● WHAT TO PRODUCE: Whenever a line below mentions the word "valve", that line should be copied.

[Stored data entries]
Segment Open
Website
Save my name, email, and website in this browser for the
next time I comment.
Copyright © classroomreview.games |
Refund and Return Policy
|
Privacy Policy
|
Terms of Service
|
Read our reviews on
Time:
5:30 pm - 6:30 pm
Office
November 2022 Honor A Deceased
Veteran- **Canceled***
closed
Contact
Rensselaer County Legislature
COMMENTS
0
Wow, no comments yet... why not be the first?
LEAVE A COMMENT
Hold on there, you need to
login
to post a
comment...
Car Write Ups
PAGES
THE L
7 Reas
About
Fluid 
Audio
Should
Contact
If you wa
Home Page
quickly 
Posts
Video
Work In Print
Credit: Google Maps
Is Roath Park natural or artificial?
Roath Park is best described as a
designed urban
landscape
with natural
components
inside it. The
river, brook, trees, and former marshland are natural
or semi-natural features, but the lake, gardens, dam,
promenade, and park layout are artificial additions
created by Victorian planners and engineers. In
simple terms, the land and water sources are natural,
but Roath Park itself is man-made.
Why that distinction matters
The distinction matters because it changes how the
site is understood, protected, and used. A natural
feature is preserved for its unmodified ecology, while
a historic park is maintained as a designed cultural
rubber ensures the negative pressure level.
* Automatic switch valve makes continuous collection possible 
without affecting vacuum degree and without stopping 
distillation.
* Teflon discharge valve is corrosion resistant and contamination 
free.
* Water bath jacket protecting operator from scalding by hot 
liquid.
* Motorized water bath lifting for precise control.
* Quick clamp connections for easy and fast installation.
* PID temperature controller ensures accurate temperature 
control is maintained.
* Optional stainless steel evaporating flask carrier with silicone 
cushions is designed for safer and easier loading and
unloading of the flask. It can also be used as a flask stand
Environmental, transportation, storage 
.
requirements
Segment Closed
● RESULT OF THE EXERCISE:
* Automatic switch valve makes continuous collection possible 
* Teflon discharge valve is corrosion resistant and contamination 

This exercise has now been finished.